TABLET OF SNEFURA AT WADY MAGERAH.
(The oldest inscription in the world, probably 6000 years old. The king conquering an Arabian or Asiatic enemy.)
This name reads "Snefura," which is the name of the king of the third dynasty who reigned about 4000 b.c., or before the building of the Great Pyramids, which inscription is the earliest contemporary one of an Egyptian king as yet discovered. It was found at the copper mines of Wady Magerah, in the peninsula of Sinai, and represents the victory of the king over an Arabian or Asiatic enemy.
The first step towards the decipherment of the hieroglyphics on the Rosetta stone was made in 1819 by Dr. Young, who was one of the most ingenious and original thinkers of the nineteenth century, and is also famous as the first discoverer of the undulatory theory of light. But in both cases he merely indicated the right path and laid down the correct principles. The development of his theories was reserved for two Frenchmen; Fresnel in the case of Light, and Champollion in that of Hieroglyphics. The task was one which required immense patience and ingenuity, for the hieroglyphic alphabet turned out to be one of great complexity. Not only were many of the signs not phonetic, but ideographic or determinative; and some of them standing for syllables and not letters; but the letters themselves were not represented, as in modern languages, each by a single sign or at most by two signs, as A and a, but by several different signs.

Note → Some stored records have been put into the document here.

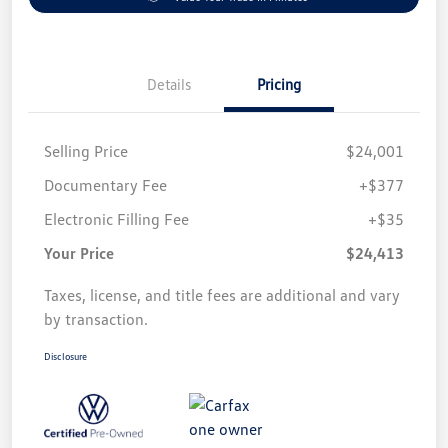
Details
Pricing
Selling Price
$24,001
Documentary Fee
+$377
Electronic Filling Fee
+$35
Your Price
$24,413
Taxes, license, and title fees are additional and vary
by transaction.
Disclosure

The Egyptian alphabet was in fact constructed very much as young children often learn theirs, by-
A was an apple-pie,
B bit it,
C cut it;
with this difference, that several objects, whose names begin with A and other letters, might be used to represent them. Thus some of the hieroglyphic letters had as many as twenty-five different signs or homophones. It is as if we could write for 'a,' the picture either of an apple, or of an ass, archer, arrow, anchor, or any word beginning with 'a.'
However, Champollion with infinite difficulty, and aided by the constant discovery of fresh inscriptions, solved the problem, and succeeded in producing a complete alphabet of hieroglyphics comprising all the various signs, thus enabling us to translate every hieroglyphic sign into its corresponding sound or spoken word.